The big mouse fluttered her eyes behind the mask, as though in a trance, and stretched her front paws out in front of her.
“What’s happening?”
“She’s trying to find Robot Rabbit Boy for us.”
“By doing yoga on my shoulder?”
“George is a Turweston Long Tail,” Kolt explained, “a species that has a special connection to all the places where it’s been to the bathroom.”
“Is she going to the bathroom on me?” Gertie said, not daring to move, but willing to go along with anything that might help find Robot Rabbit Boy.
“Don’t be silly. Wherever George has peed in the past, she is able to connect with that area and sense what’s there.

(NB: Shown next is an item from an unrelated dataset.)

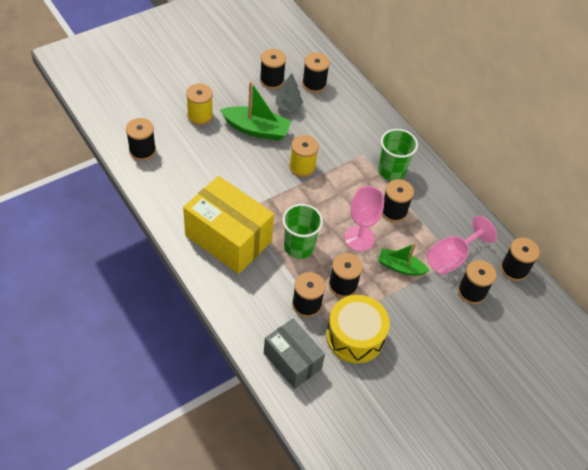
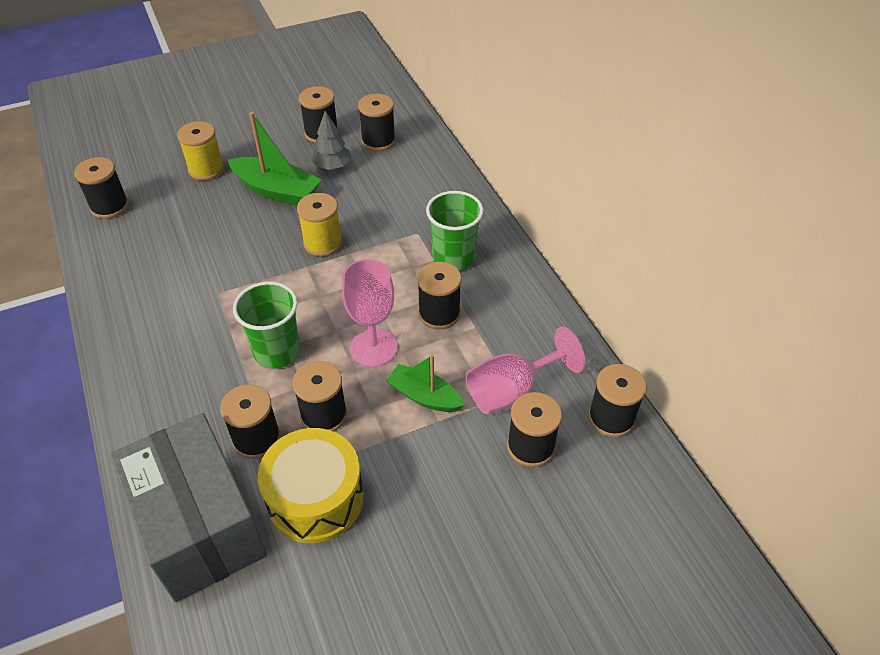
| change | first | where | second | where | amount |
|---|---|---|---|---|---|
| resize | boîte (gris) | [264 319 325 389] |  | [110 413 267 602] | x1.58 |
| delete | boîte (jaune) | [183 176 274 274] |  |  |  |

It’s why Turweston Long Tails make great Lodge companions, because they know when something is approaching.”
“But how?”
“Don’t ask me,” Kolt said. “I’m not a mouse living in a secret lodge on a strange island with a superhero mask and magical pee.”
Just then, George’s eyes opened very wide, and she nodded at Kolt, then waved her tail several times in a looping motion.
“He passed through!” Kolt said. “But many hours ago.”
George pulled down the lower eyelid of one eye, to reveal a red squishy part.
“Urgh,” Gertie said, “what does that mean?”
“No, that’s good!” Kolt explained. “It means Robot Rabbit Boy was not on the plain when the tapir stampede began, and he’s not on the plain now, as we feared.”
“So where is he?”
“George believes he most likely made it to the Ruined Village.”
“Then let’s go!” Gertie said, now certain the bright light they had seen from the Spitfire had somehow drawn Robot Rabbit Boy from the cottage.
The mouse jumped down and scooted toward the staircase with them.
By n
ow the thudding of the animals over the room had stopped. The old timber beams were no longer shaking.
“Oh dear . . .” Kolt said. “Our Slug Lamps are too exhausted to be any help, but hopefully it will be light soon.”
Gertie had put hers on the long table next to Kolt’s, and they all squirmed weakly with their tongues out.
“They’re hungry,” Gertie said, feeling a pang of guilt. “We should have filled our pockets with moonberries.”
George jumped up on the table and poked one.
“She wants us to leave them here,” Kolt said, “so she can take them to the nearest moonberry bush to feed.”
“But what about their Slug Lamp family outside the cottage?”
“Slug Lamps are one giant family, Gertie, all cousins, and so as long as they’ve got moonberries to chomp on, they’re blissful anywhere.”
As they climbed the stairs, Gertie asked if the tapirs would stampede again.
“They’ll more than likely settle somewhere on the low ground to graze, then wander back up in the afternoon—unless we spook them again.”
“I bet it was that moth . . .” Gertie said. “The furry pest.” Then she glanced back at the Gate Keeper’s little helper to say goodbye.
“Don’t worry, George,” Gertie said, “we’re going to find you a new Gate Keeper, I assure you.”
“And get rid of these annoying robot hands!” Kolt added.
The white mouse squeaked and raised a paw to her cheek.
“That’s nice,” Kolt said. “George thinks your birthmark is pretty.”
“Thanks,” Gertie said, “but how come I can’t understand Mouse with my Skuldarkian?”
“Because it’s not a language. Animals can communicate, but they don’t have language the way humans do.”
“Will you teach me Mouse after we’ve found Robot Rabbit Boy?” Gertie asked as they went up the stairs to ground level.